• WHAT TO PRODUCE:
In the answer, each line must appear exactly as in the records, and no picture may appear.

*** EXERCISE DATA ***

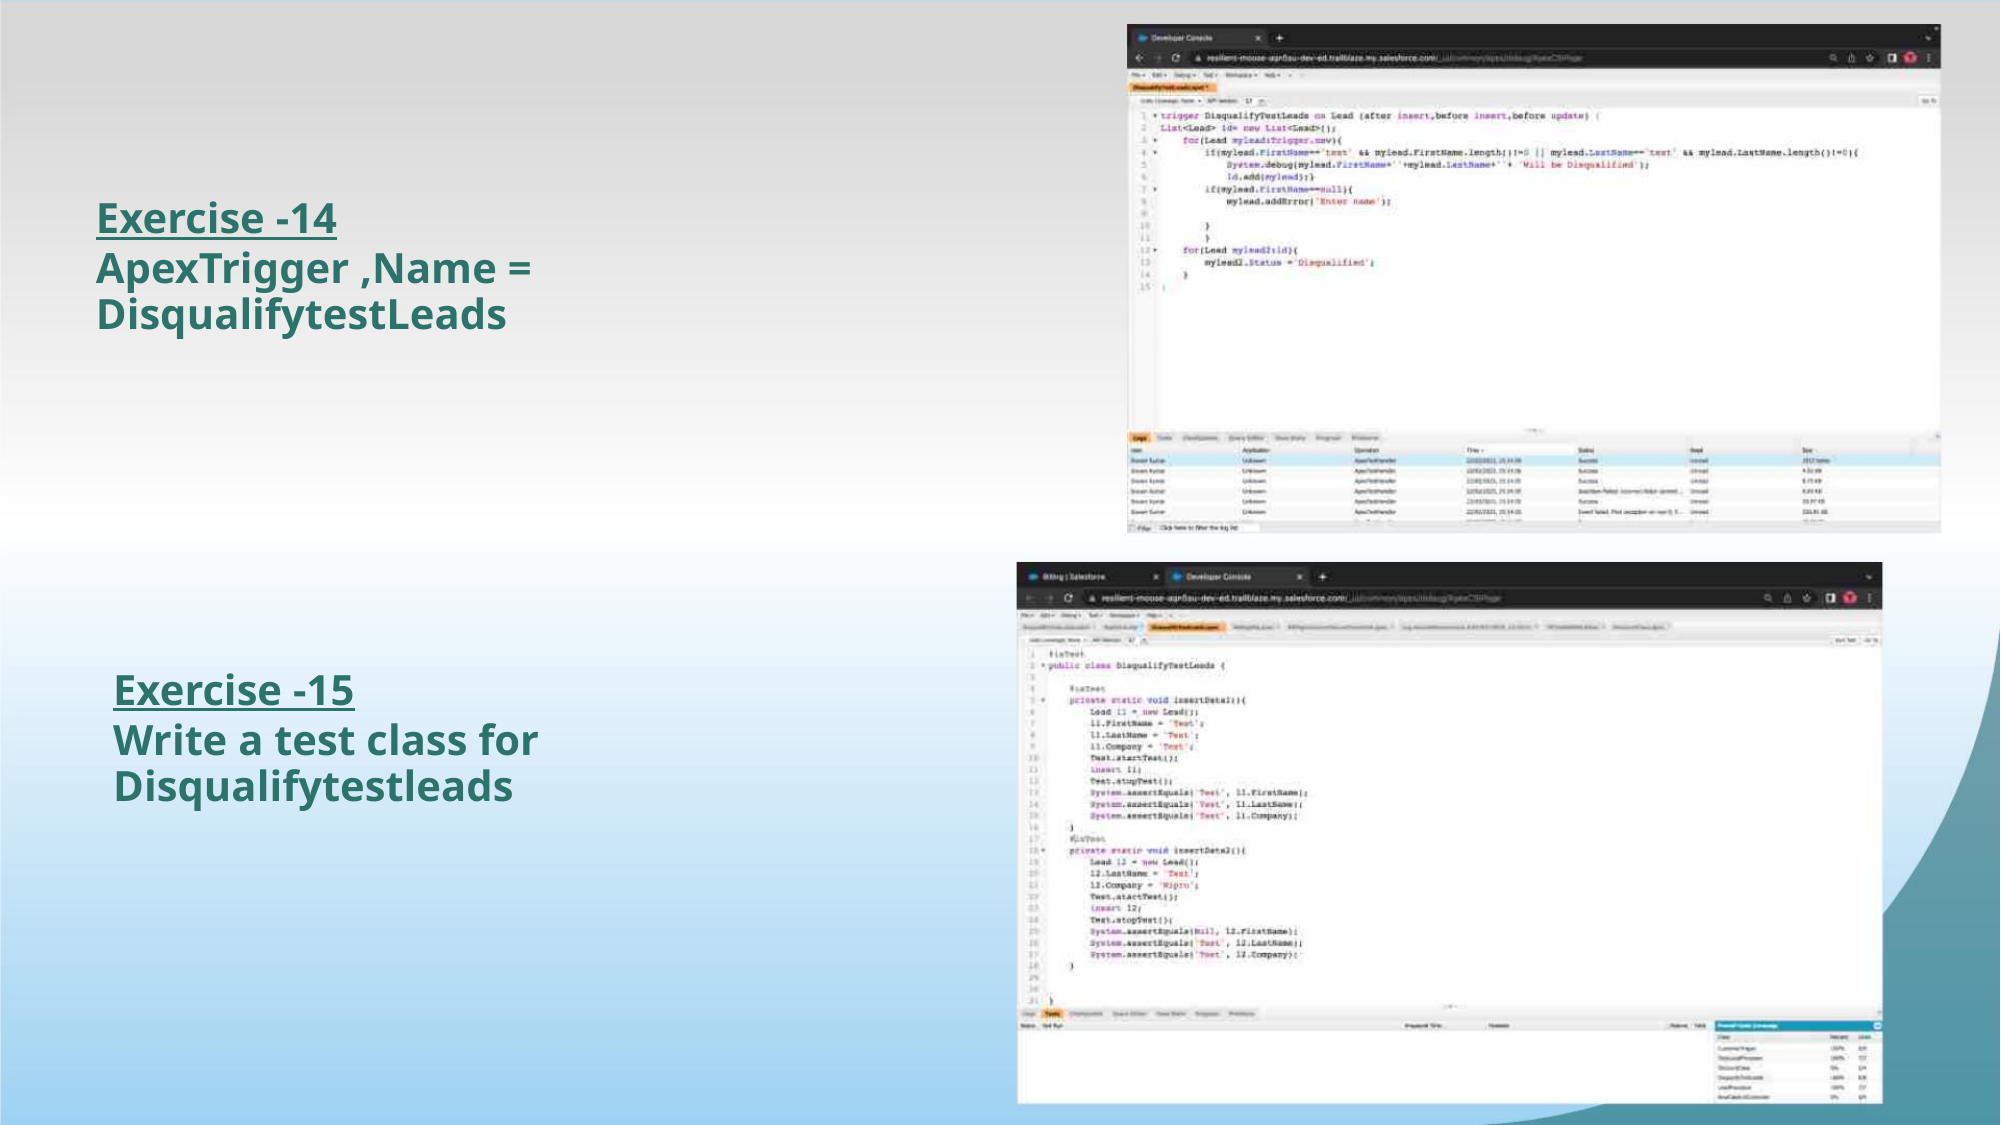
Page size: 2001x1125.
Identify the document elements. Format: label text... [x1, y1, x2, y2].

text_box Exercise -14 ApexTrigger ,Name = DisqualifytestLeads [95, 195, 871, 339]
text_box [0, 0, 2000, 1125]
text_box Exercise -15 Write a test class for Disqualifytestleads [113, 667, 850, 810]
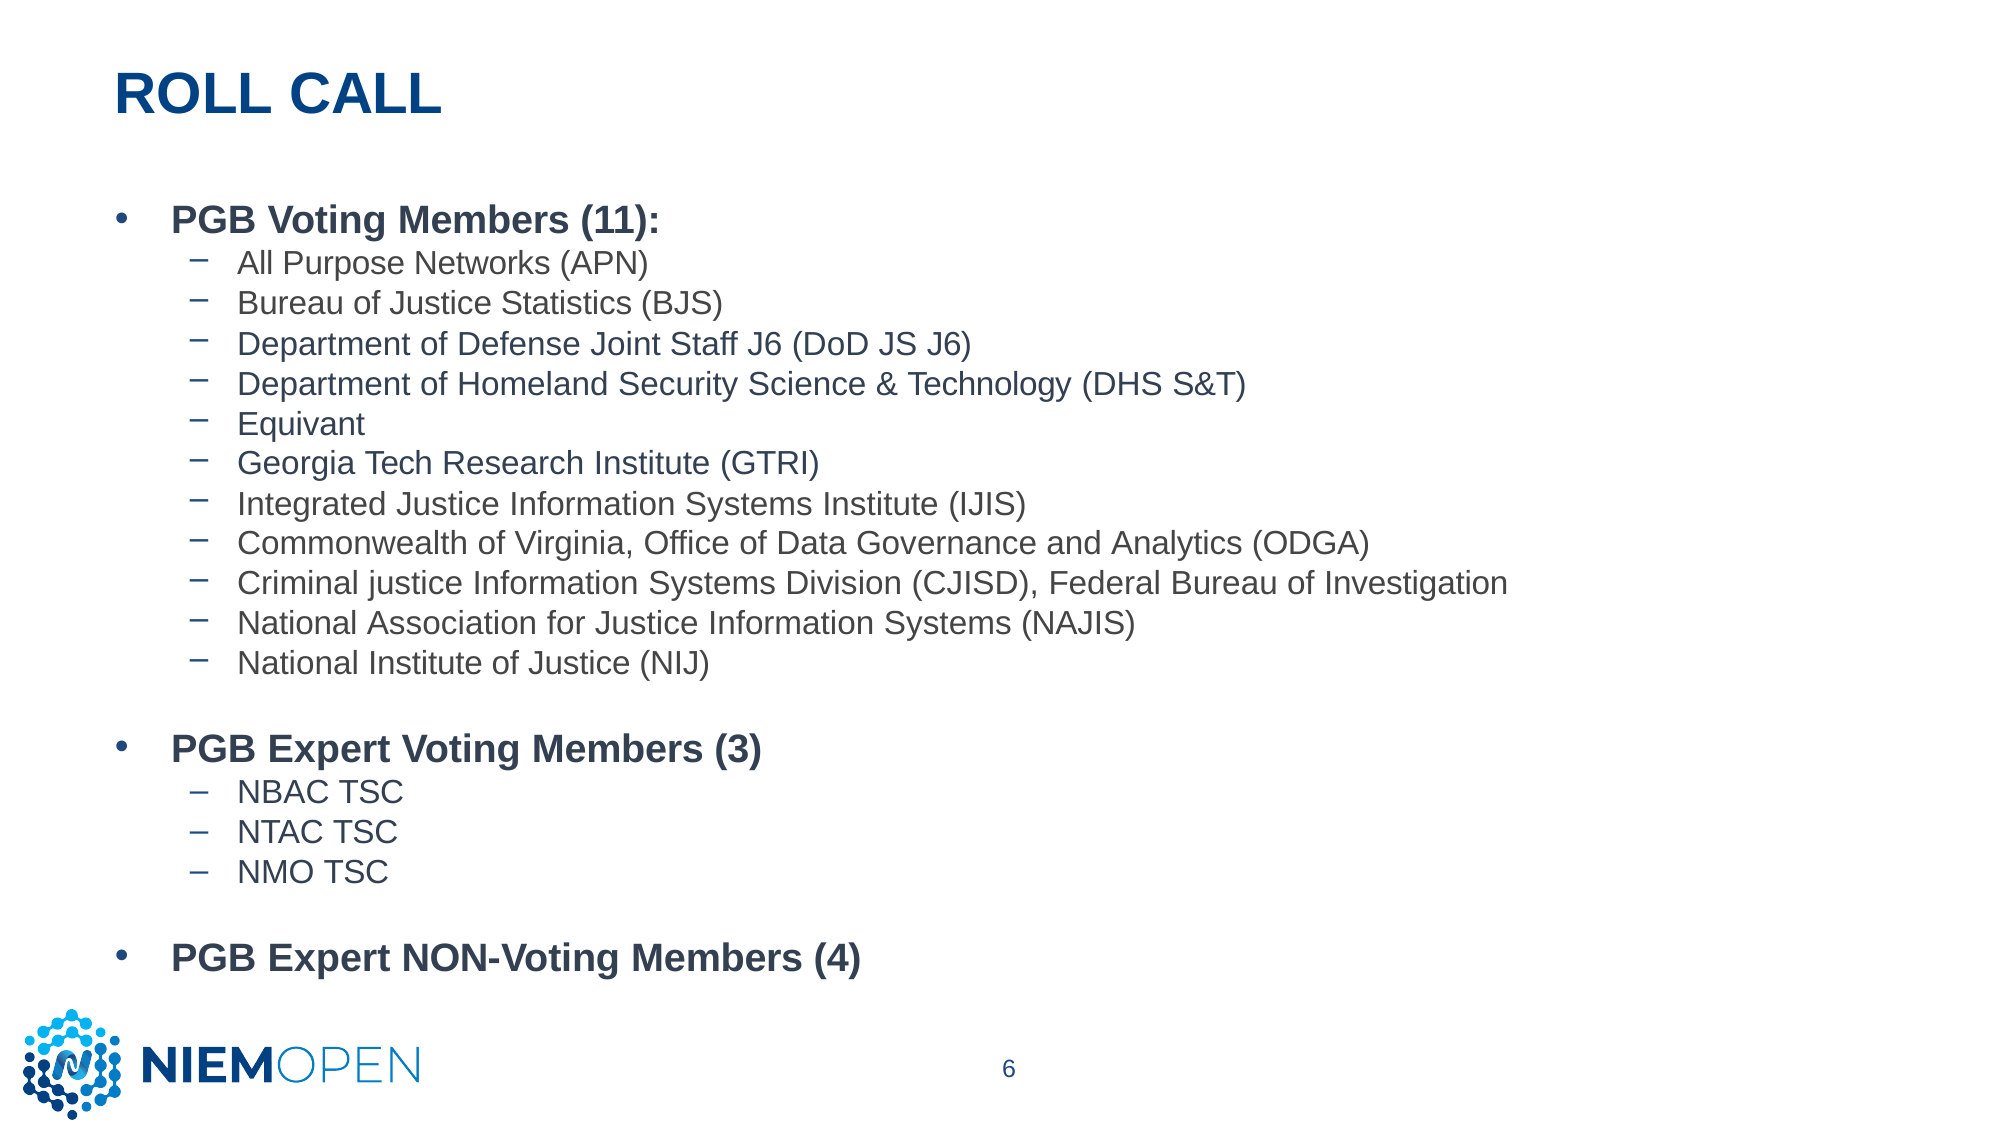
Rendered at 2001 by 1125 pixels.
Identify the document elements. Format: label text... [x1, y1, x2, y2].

***

• WRITTEN ANSWER:
Page size: 2001x1125.
Identify the document elements. Format: label text... [x1, y1, x2, y2].

text_box Exercise -14 ApexTrigger ,Name = DisqualifytestLeads [95, 195, 871, 339]
text_box [0, 0, 2000, 1125]
text_box Exercise -15 Write a test class for Disqualifytestleads [113, 667, 850, 810]
Rendered at 2001 by 1125 pixels.
Identify the document elements. Format: label text... [x1, y1, x2, y2].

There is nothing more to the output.